Famously, James Madison stated that for a liberal society to flourish auxiliary precautions were needed to cover for the risks of democracy. His solution to this dilemma is one that still dominates: namely the separation of powers between the executive, the courts and the legislature. But over 200 years later, many constitutional orders around the world have taken this basic understanding and refined it considerably. The tripartite core still provides the dominating foundation, but a range of specialist institutions have been introduced to add a layer of objective scrutiny to the system. Constitutional watchdogs such as the auditor-general, ombudsman, electoral commissions, and the standards and information commissioners are now ever present and gaining sufficient longevity to suggest permanence. For most, a role and function exists that has risen above politics.

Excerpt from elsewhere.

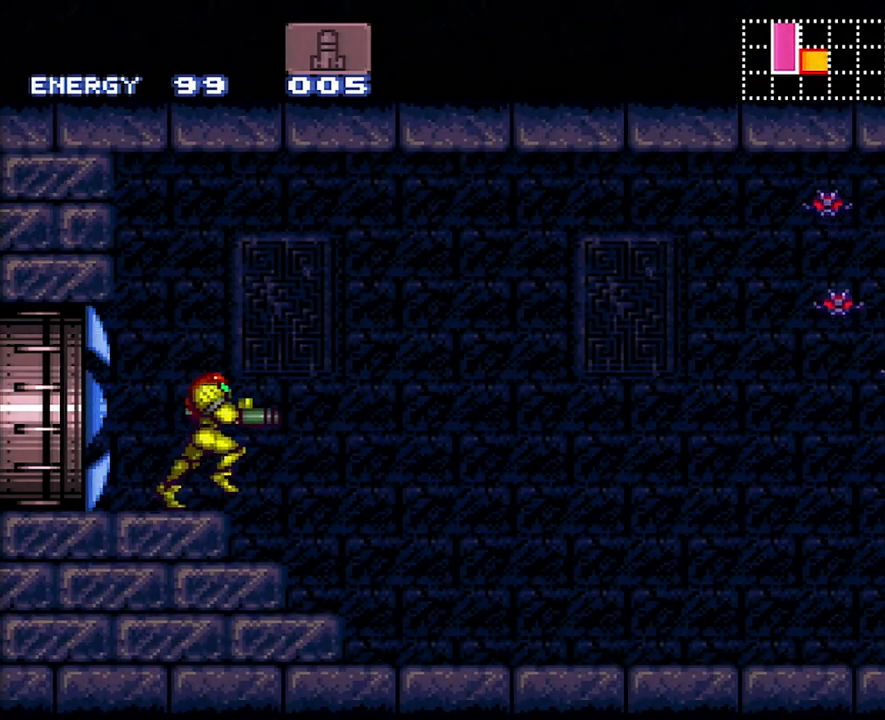
{"buttons": ["A", "DPAD_RIGHT"], "events": [[300, "X", "down"], [400, "X", "up"]]}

Such arguments are widely understood, but the Westminster settlement has resisted formalising the status of watchdogs. By contrast, in newer constitutions watchdogs are written into the constitution itself whilst in parliamentary democracies such as Australia and New Zealand, solutions have been devised to reflect the reliance placed upon watchdogs. It is in this respect that devolution in the UK provides an interesting insight into the future.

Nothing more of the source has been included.